• ИСХОДНЫЙ ОТРЫВОК:
----

Мемуарист с таким зарядом самоиронии априори симпатичен читателю. Не зря, по Фазилю Искандеру, это один из признаков истинного ума и самодостаточности.

Кстати, относительно как минимум двух вещей автор не ошибался.

Во-первых, по поводу внешности, внушающей доверие.

Сохранилась его фотография, сделанная накануне отъезда в Россию.

Это мужественное и вместе с тем приятное лицо – лицо определенно незаурядного человека.

Высокий лоб с решительным клином русых, зачесанных наверх коротких волос. Твердый, немного исподлобья, спокойный взгляд светлых глаз. Крепкие, чуть скошенные скулы, подбородок, который, если верить детективам, принадлежит волевым людям. Красиво очерченный рот. Спокойно сложенные сильные руки. В целом – весьма уверенный на вид, внушительно скроенный молодой человек. Цитируя классика, «в общем такие нравятся женщинам. И на мужчин производят впечатление» (на более поздних фото это лицо уже отягощено усами и эспаньолкой – тем камуфляжем, который создает образ и в то же время стандартизирует любую внешность).

----

• ЗАПИСИ:
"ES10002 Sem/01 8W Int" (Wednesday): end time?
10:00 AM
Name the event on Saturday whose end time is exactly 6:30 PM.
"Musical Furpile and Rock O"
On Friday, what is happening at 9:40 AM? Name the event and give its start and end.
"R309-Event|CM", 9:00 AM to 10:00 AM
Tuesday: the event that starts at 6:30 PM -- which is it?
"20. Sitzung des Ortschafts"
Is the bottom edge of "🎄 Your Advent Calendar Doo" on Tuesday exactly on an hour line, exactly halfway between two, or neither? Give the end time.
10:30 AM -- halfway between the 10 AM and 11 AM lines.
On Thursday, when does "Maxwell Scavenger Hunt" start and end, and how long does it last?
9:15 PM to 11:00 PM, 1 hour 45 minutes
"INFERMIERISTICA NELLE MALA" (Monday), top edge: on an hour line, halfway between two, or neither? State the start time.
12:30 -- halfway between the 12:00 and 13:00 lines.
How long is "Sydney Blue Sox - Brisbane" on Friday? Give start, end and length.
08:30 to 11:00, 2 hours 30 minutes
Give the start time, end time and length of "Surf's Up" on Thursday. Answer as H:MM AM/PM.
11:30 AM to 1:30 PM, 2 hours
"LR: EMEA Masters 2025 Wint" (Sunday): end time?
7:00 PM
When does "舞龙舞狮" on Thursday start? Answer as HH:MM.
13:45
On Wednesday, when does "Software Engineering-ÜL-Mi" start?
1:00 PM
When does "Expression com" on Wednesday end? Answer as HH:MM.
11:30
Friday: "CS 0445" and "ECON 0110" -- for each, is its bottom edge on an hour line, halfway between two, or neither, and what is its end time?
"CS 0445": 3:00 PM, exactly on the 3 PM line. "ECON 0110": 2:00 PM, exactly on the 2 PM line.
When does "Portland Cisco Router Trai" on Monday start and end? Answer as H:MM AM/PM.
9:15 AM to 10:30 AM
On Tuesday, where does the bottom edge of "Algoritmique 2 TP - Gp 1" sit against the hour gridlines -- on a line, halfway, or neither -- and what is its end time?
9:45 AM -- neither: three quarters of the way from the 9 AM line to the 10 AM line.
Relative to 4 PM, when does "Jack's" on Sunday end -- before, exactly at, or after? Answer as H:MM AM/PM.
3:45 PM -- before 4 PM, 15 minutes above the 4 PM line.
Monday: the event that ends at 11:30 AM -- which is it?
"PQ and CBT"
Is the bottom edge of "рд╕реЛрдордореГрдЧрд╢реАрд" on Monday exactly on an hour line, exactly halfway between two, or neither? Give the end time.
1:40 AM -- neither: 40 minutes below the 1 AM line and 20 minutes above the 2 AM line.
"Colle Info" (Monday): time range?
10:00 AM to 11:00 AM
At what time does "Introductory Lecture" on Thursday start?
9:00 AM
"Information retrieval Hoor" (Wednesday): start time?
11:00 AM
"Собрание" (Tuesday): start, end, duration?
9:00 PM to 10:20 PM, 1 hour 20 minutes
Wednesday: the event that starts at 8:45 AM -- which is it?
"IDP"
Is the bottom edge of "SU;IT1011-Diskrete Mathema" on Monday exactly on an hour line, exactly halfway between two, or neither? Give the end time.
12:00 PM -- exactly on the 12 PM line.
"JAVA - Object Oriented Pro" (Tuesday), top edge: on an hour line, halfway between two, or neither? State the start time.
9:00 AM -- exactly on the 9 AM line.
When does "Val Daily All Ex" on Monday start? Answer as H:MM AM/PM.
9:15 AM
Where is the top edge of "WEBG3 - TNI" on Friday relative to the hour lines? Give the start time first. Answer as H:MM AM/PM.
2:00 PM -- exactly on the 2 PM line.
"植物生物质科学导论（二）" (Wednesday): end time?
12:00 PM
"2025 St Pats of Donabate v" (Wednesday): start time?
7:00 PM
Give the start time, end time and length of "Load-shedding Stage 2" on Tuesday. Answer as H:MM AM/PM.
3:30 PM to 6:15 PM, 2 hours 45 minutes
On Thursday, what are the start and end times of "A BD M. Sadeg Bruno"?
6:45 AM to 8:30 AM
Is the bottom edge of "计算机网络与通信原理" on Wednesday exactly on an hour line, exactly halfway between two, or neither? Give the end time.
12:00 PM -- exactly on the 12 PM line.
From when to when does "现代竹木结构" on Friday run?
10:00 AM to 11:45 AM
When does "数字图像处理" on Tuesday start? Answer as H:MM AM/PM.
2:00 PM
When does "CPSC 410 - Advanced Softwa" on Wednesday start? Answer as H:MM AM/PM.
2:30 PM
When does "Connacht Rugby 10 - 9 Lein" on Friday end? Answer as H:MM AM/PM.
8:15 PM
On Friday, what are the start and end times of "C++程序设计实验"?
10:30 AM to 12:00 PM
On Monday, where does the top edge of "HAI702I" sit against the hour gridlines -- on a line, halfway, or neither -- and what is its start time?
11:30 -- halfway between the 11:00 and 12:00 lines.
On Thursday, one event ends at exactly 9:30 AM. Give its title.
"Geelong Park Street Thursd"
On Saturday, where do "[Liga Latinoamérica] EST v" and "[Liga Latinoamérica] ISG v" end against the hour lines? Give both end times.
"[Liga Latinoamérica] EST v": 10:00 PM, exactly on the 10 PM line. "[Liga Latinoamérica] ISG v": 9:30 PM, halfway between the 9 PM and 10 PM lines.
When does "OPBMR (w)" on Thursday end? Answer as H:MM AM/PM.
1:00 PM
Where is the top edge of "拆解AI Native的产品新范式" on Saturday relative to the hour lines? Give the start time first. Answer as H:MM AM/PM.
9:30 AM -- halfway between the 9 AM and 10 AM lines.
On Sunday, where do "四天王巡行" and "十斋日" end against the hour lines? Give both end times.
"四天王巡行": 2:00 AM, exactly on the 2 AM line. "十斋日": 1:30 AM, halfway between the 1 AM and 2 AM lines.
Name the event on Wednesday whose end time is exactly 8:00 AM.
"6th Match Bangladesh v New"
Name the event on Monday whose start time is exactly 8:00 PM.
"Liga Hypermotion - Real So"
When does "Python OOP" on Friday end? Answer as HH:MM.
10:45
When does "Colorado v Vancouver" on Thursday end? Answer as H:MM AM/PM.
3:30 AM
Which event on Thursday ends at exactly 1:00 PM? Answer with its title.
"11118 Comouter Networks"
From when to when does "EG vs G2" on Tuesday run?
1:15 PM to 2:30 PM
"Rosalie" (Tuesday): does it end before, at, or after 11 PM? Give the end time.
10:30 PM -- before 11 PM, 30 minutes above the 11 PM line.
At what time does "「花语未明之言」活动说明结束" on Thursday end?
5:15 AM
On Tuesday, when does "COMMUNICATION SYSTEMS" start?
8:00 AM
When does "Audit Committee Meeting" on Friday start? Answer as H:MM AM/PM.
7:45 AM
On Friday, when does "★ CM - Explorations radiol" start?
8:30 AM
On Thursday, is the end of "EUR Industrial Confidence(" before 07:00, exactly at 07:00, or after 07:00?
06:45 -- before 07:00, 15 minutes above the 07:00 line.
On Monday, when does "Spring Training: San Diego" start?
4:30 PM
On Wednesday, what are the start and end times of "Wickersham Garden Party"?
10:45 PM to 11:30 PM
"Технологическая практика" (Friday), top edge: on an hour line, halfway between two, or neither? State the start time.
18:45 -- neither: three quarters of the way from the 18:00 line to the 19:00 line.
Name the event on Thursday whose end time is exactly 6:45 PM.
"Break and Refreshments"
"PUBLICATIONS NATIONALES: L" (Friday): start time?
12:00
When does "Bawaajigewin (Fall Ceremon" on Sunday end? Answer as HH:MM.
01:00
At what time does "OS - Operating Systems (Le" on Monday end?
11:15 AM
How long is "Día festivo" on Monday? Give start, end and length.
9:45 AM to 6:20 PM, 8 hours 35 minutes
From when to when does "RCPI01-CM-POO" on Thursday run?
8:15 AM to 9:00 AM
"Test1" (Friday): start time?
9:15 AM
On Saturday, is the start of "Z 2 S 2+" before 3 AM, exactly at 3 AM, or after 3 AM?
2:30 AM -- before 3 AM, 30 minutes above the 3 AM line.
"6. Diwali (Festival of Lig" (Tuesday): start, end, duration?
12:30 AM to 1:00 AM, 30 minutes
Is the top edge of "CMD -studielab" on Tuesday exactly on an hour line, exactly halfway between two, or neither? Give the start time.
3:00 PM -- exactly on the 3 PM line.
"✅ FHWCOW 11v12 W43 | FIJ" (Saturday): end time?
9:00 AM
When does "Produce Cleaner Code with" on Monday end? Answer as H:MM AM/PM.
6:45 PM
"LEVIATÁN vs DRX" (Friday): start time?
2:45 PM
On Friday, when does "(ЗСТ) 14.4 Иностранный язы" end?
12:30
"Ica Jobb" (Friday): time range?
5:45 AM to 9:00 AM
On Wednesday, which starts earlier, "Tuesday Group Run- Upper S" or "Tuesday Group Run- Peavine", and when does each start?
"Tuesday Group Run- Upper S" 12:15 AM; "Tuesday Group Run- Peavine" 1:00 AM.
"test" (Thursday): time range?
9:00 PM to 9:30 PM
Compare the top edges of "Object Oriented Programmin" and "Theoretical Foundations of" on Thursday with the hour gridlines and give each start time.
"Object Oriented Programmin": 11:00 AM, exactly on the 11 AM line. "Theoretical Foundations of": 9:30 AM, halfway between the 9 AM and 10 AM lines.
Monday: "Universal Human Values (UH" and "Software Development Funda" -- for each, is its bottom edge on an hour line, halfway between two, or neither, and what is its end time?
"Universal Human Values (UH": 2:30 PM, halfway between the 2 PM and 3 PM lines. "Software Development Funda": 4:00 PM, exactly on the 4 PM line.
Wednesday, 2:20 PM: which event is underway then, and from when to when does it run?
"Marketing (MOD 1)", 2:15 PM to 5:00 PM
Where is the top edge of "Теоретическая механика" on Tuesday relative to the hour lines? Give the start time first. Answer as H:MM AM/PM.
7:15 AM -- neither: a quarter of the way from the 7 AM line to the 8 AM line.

----

• ЧТО СДЕЛАТЬ:
a. Перепишите без изменений записи от строки, содержащей «Tuesday: the event», до строки, содержащей «9:45 AM -- neither: three», включая обе эти строки.
b. Продолжите отрывок о мемуаристе и его фотографии, начав сразу после последнего предложения.

• ОТВЕТЫ:
a.
Tuesday: the event that starts at 6:30 PM -- which is it?
"20. Sitzung des Ortschafts"
Is the bottom edge of "🎄 Your Advent Calendar Doo" on Tuesday exactly on an hour line, exactly halfway between two, or neither? Give the end time.
10:30 AM -- halfway between the 10 AM and 11 AM lines.
On Thursday, when does "Maxwell Scavenger Hunt" start and end, and how long does it last?
9:15 PM to 11:00 PM, 1 hour 45 minutes
"INFERMIERISTICA NELLE MALA" (Monday), top edge: on an hour line, halfway between two, or neither? State the start time.
12:30 -- halfway between the 12:00 and 13:00 lines.
How long is "Sydney Blue Sox - Brisbane" on Friday? Give start, end and length.
08:30 to 11:00, 2 hours 30 minutes
Give the start time, end time and length of "Surf's Up" on Thursday. Answer as H:MM AM/PM.
11:30 AM to 1:30 PM, 2 hours
"LR: EMEA Masters 2025 Wint" (Sunday): end time?
7:00 PM
When does "舞龙舞狮" on Thursday start? Answer as HH:MM.
13:45
On Wednesday, when does "Software Engineering-ÜL-Mi" start?
1:00 PM
When does "Expression com" on Wednesday end? Answer as HH:MM.
11:30
Friday: "CS 0445" and "ECON 0110" -- for each, is its bottom edge on an hour line, halfway between two, or neither, and what is its end time?
"CS 0445": 3:00 PM, exactly on the 3 PM line. "ECON 0110": 2:00 PM, exactly on the 2 PM line.
When does "Portland Cisco Router Trai" on Monday start and end? Answer as H:MM AM/PM.
9:15 AM to 10:30 AM
On Tuesday, where does the bottom edge of "Algoritmique 2 TP - Gp 1" sit against the hour gridlines -- on a line, halfway, or neither -- and what is its end time?
9:45 AM -- neither: three quarters of the way from the 9 AM line to the 10 AM line.

b.
Во-вторых, не ошибся он и относительно роли, сыгранной им в истории той страны, которую он впервые увидел в Риге и в которой провел последующие 50 лет.

Не уверен, однако, что его имя знакомо читателю.

Автор цитируемых записок – Карл Андреас Кофод, человек, которому суждено было стать не больше и не меньше как провозвестником аграрной реформы, получившей в нашей истории название Столыпинской, ее видным идеологом и одним из авторитетнейших деятелей.

Он родился 16 октября 1855 г. в семье аптекаря в городке Сканнерборг в Юго-Восточной Ютландии. Его отец, сын землевладельца, стал фармацевтом вопреки мечте о сельском хозяйстве. Со временем, однако, все встало на свои места – он продал аптеку и на заранее купленной земле построил усадьбу, которую символично назвал «Доброй Надеждой».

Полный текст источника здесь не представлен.